== Segment start ==
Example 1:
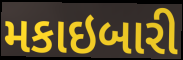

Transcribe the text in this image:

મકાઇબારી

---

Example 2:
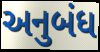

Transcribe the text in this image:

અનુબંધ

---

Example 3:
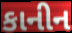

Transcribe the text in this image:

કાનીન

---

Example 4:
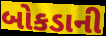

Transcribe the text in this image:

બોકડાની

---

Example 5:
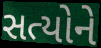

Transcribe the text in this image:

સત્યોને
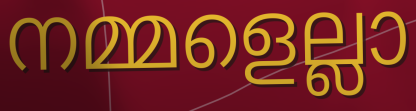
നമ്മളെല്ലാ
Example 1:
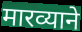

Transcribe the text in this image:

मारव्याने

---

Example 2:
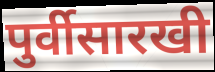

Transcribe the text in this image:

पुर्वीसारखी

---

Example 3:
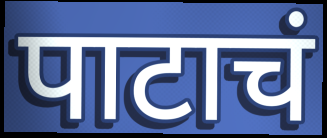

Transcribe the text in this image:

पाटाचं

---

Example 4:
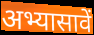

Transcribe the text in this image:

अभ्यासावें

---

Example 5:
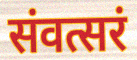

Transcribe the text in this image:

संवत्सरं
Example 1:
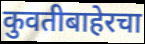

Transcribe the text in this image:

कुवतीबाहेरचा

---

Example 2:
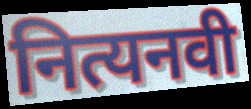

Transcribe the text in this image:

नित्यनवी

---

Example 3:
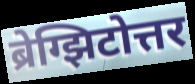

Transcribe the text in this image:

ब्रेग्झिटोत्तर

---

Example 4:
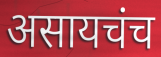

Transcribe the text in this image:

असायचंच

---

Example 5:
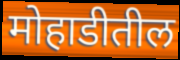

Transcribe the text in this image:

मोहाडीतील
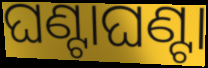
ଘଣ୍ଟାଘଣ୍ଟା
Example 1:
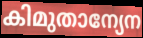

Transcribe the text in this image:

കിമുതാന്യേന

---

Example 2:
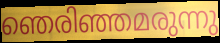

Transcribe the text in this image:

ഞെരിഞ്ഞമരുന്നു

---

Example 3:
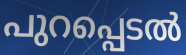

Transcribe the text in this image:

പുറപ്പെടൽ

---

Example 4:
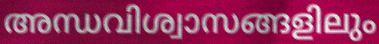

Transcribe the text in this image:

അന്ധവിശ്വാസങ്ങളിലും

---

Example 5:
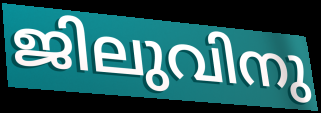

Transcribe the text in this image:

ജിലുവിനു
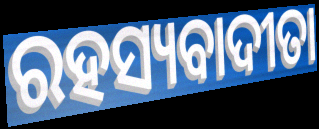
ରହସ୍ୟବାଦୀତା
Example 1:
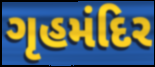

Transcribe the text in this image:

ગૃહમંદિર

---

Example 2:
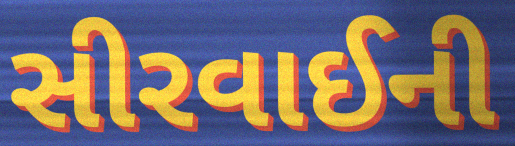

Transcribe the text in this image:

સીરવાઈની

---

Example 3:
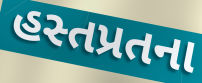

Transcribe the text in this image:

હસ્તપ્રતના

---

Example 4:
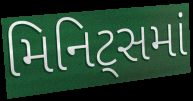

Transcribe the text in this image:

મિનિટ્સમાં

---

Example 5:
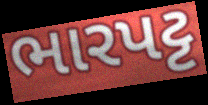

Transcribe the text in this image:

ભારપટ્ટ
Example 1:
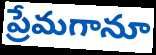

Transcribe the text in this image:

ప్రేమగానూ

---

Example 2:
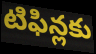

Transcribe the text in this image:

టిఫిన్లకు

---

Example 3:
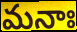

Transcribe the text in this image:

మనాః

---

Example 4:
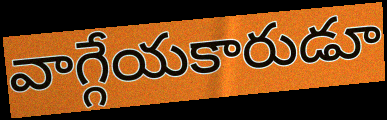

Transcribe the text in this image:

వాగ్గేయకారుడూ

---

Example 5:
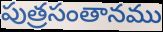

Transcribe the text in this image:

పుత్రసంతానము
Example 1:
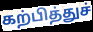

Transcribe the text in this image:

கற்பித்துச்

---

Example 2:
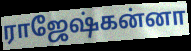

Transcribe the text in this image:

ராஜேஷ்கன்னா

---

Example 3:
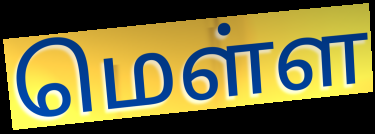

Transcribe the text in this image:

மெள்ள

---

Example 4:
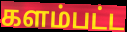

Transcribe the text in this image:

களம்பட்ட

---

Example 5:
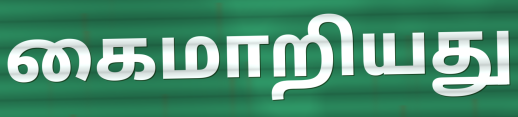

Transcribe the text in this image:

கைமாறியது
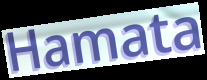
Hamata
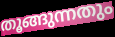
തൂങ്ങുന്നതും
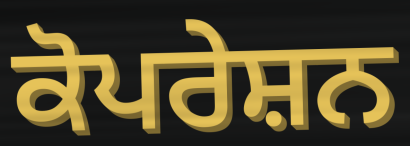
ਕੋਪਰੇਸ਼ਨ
== Segment end ==
:: Task description ::
The whole listing must be transcribed exactly. No pictures belong in the copy.

:: Task result ::
Example 1:

Transcribe the text in this image:

મકાઇબારી

---

Example 2:

Transcribe the text in this image:

અનુબંધ

---

Example 3:

Transcribe the text in this image:

કાનીન

---

Example 4:

Transcribe the text in this image:

બોકડાની

---

Example 5:

Transcribe the text in this image:

સત્યોને
നമ്മളെല്ലാ
Example 1:

Transcribe the text in this image:

मारव्याने

---

Example 2:

Transcribe the text in this image:

पुर्वीसारखी

---

Example 3:

Transcribe the text in this image:

पाटाचं

---

Example 4:

Transcribe the text in this image:

अभ्यासावें

---

Example 5:

Transcribe the text in this image:

संवत्सरं
Example 1:

Transcribe the text in this image:

कुवतीबाहेरचा

---

Example 2:

Transcribe the text in this image:

नित्यनवी

---

Example 3:

Transcribe the text in this image:

ब्रेग्झिटोत्तर

---

Example 4:

Transcribe the text in this image:

असायचंच

---

Example 5:

Transcribe the text in this image:

मोहाडीतील
ଘଣ୍ଟାଘଣ୍ଟା
Example 1:

Transcribe the text in this image:

കിമുതാന്യേന

---

Example 2:

Transcribe the text in this image:

ഞെരിഞ്ഞമരുന്നു

---

Example 3:

Transcribe the text in this image:

പുറപ്പെടൽ

---

Example 4:

Transcribe the text in this image:

അന്ധവിശ്വാസങ്ങളിലും

---

Example 5:

Transcribe the text in this image:

ജിലുവിനു
ରହସ୍ୟବାଦୀତା
Example 1:

Transcribe the text in this image:

ગૃહમંદિર

---

Example 2:

Transcribe the text in this image:

સીરવાઈની

---

Example 3:

Transcribe the text in this image:

હસ્તપ્રતના

---

Example 4:

Transcribe the text in this image:

મિનિટ્સમાં

---

Example 5:

Transcribe the text in this image:

ભારપટ્ટ
Example 1:

Transcribe the text in this image:

ప్రేమగానూ

---

Example 2:

Transcribe the text in this image:

టిఫిన్లకు

---

Example 3:

Transcribe the text in this image:

మనాః

---

Example 4:

Transcribe the text in this image:

వాగ్గేయకారుడూ

---

Example 5:

Transcribe the text in this image:

పుత్రసంతానము
Example 1:

Transcribe the text in this image:

கற்பித்துச்

---

Example 2:

Transcribe the text in this image:

ராஜேஷ்கன்னா

---

Example 3:

Transcribe the text in this image:

மெள்ள

---

Example 4:

Transcribe the text in this image:

களம்பட்ட

---

Example 5:

Transcribe the text in this image:

கைமாறியது
Hamata
തൂങ്ങുന്നതും
ਕੋਪਰੇਸ਼ਨ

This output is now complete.